* STATED PROBLEM 1
Answer these questions about the post on test plan execution time:
(a) What listener does the reply suggest using to get a baseline?
(b) About how many simultaneous logged-in users is the application targeting?
(c) According to the reply, what is most of the time spent downloading a static page or an image due to?

Re: Display total execution time for test plan

Posted by sergio <se...@bosoconsulting.it>.
Hi Adrian and Eric,

maybe I'm missing some point, but to me the total duration of the test is rarely important nor predictable.

If you need it as a baseline, you can use an aggregate result listener, run some test (maybe with one or two users) and then
you can multiply the number of samples (eventually divided the number of loops executed) by the average execution time.
So you can easily have the net time you need to do a single loop.
This is net of time spent on timers.

But when you start having 1000 users, you have a lot of parallelizaton, but obviously not the 100% (that would be ideal).
Also in some case, you have to add the ramp-up time.

In my experience, we usually end up measuring the behaviour of few key transactions (e.g. submit the order, or login/logout), under 
different situations and loads,
The relationship between average, mean, 90nth % and max return an idea of the way things go.
Note that these transactions are also the longest.

A static page or an image takes few msec to download, and most of the time spent is due to the network latency,
which is not something we can easily optimize.

This is my point of view, feel free to share your thoughts.
best regards

Sergio

Il 20/03/2012 17:55, Erik Pragt ha scritto:
> Hi Adrian,
>
> Thanks for the super quick reply. I'm a bit surprised by your first
> remark though, so maybe I'm having a wrong approach here.
>
> I'm currently developing an application which might have some
> performance issues. Our current target is around 1000 simultaneous
> logged in users, and around 10 concurrent 'clicks'. My current
> approach was to sort of simulate that behavior in JMeter, check how
> long it takes for the simulated users to finish their flows, make some
> adjustments, test again, and check if my simulated users are faster
> than before. Based on this, I need the total execution time, but
> apparently this is not the usual approach, else it would certainly
> have been in there somewhere.
>
> Could you recommend what would be a better way to test my scenario?

* Source records
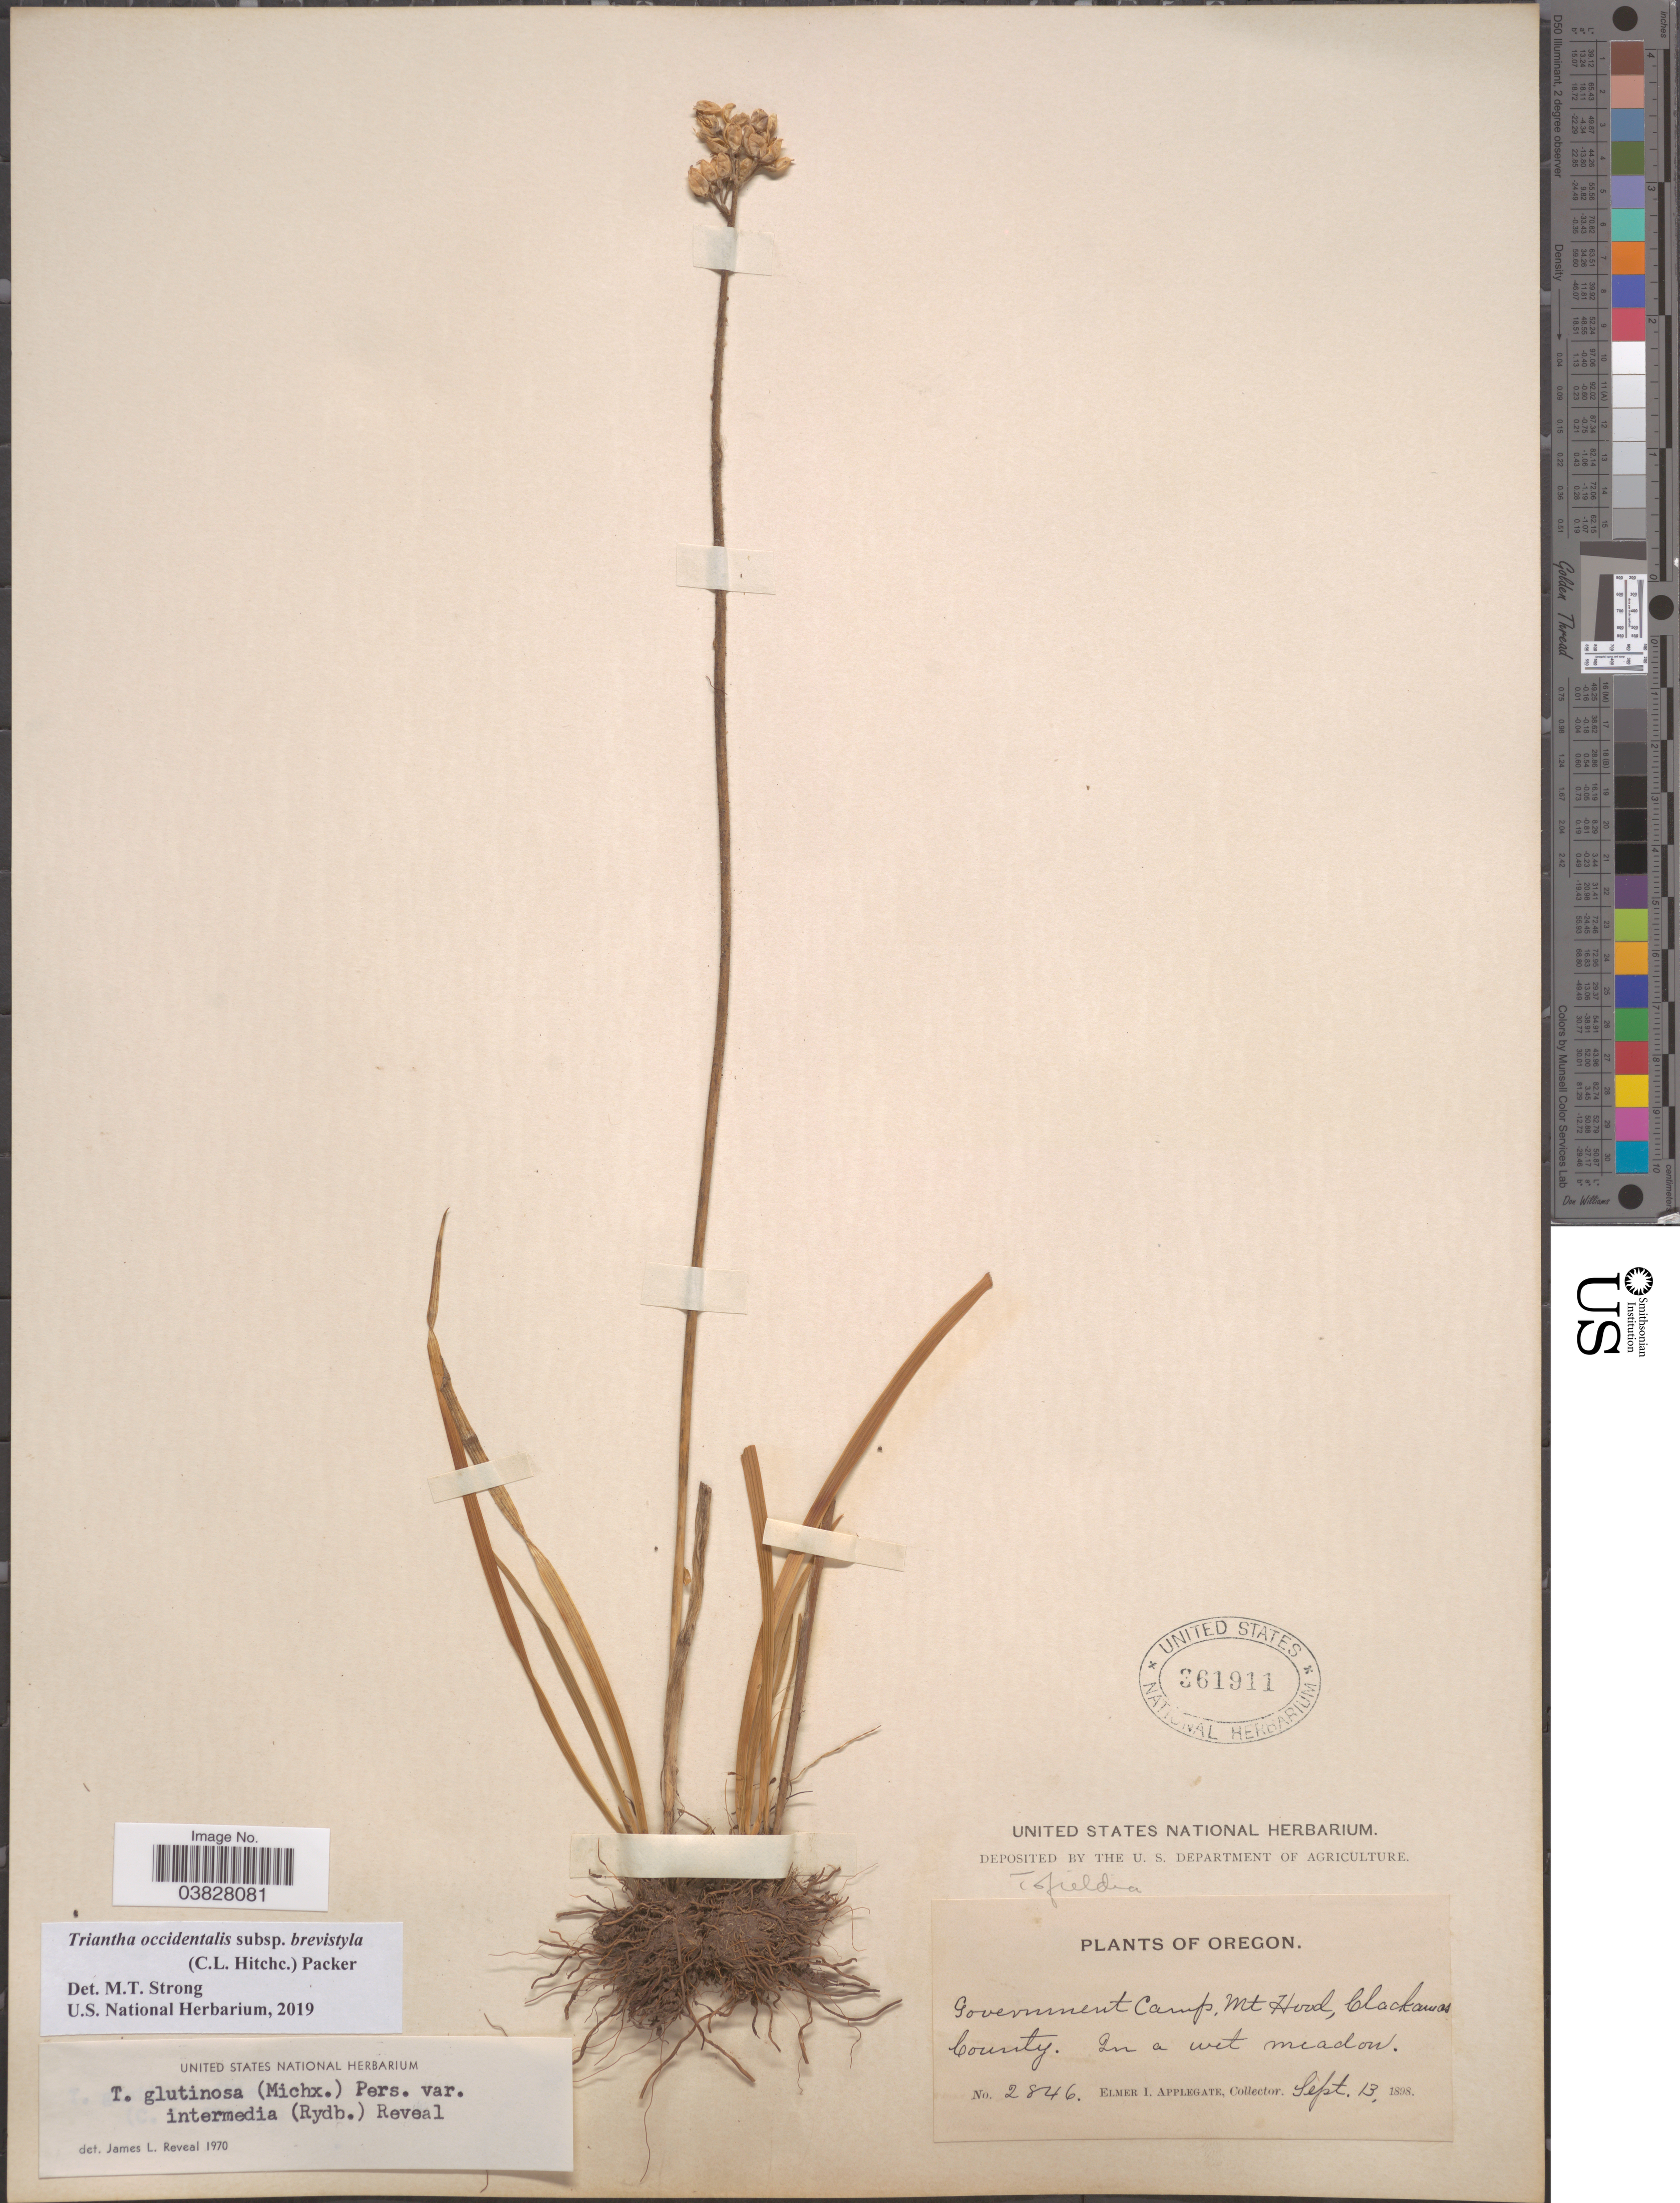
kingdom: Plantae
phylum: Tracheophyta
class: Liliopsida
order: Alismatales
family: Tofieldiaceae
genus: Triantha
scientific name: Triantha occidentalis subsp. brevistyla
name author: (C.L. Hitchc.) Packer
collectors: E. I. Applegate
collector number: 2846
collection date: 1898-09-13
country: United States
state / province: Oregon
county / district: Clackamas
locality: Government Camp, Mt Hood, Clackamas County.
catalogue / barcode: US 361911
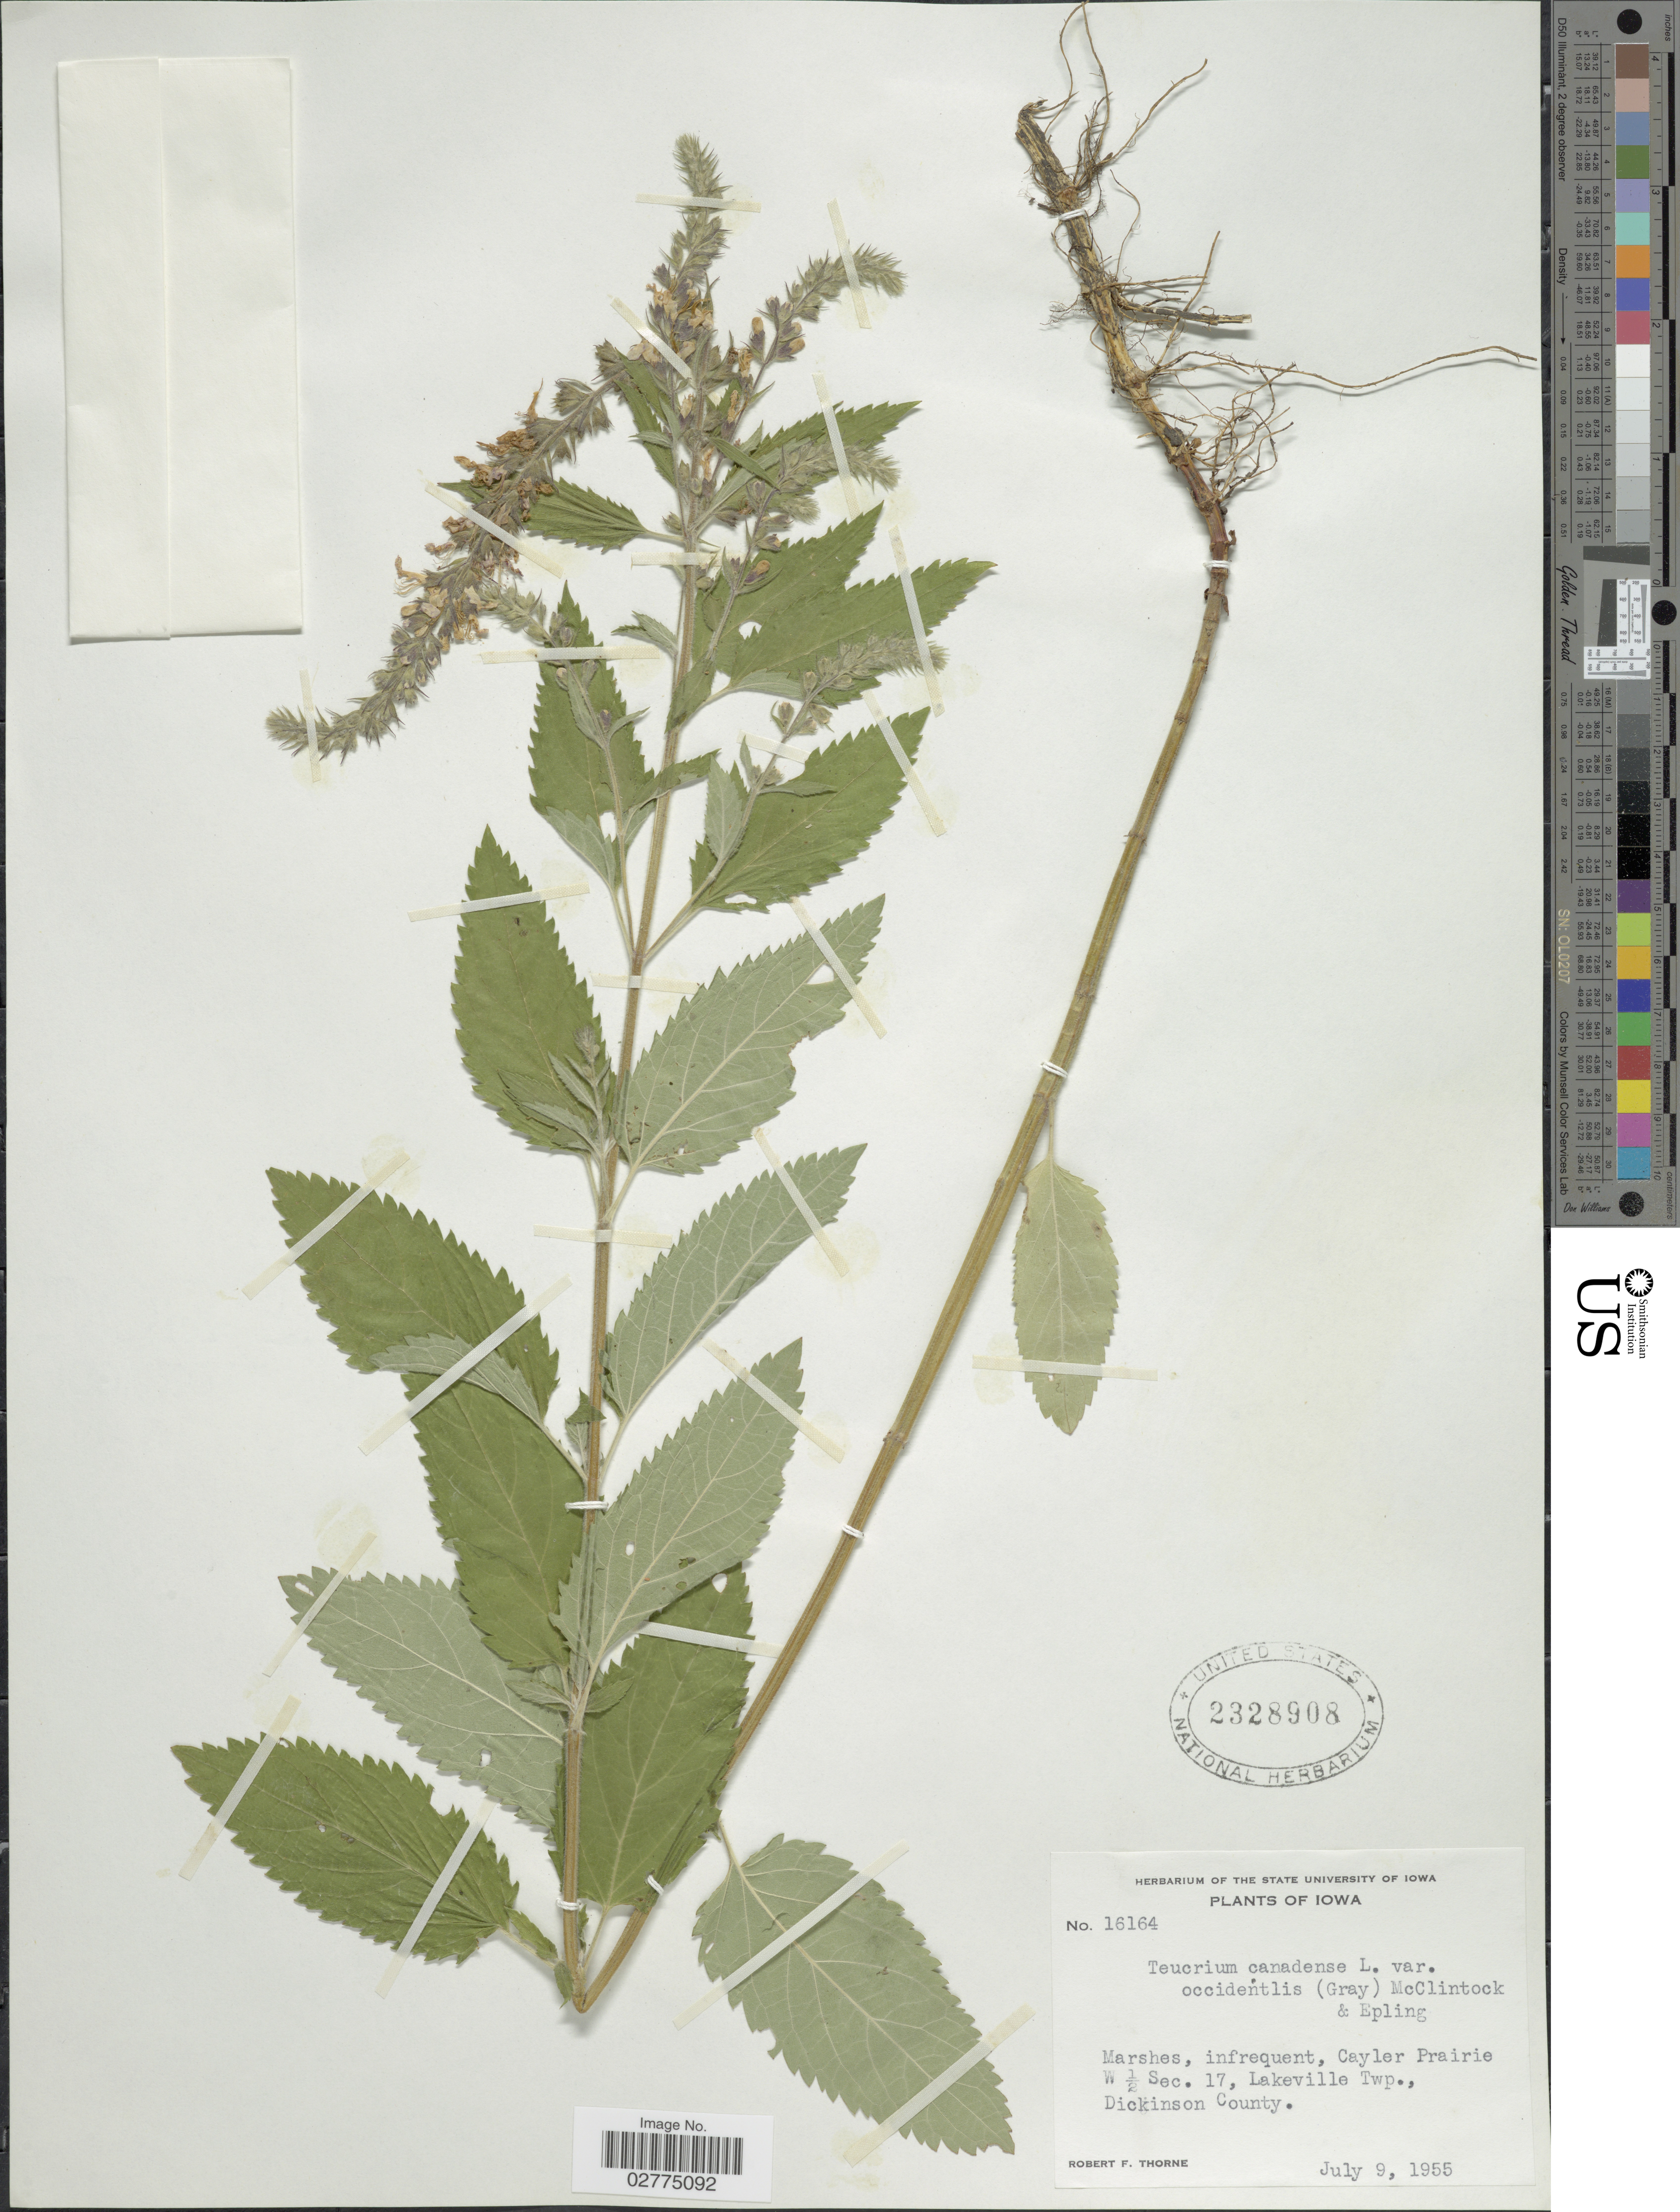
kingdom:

* STATED PROBLEM 2
Write out the rows from the line with "genus: Triantha" up to and including the last line of the rows, leaving the pictures out.

* FULL SOLUTION 1
(a) An aggregate result listener.
(b) Around 1000.
(c) Network latency.

* FULL SOLUTION 2
genus: Triantha
scientific name: Triantha occidentalis subsp. brevistyla
name author: (C.L. Hitchc.) Packer
collectors: E. I. Applegate
collector number: 2846
collection date: 1898-09-13
country: United States
state / province: Oregon
county / district: Clackamas
locality: Government Camp, Mt Hood, Clackamas County.
catalogue / barcode: US 361911
kingdom:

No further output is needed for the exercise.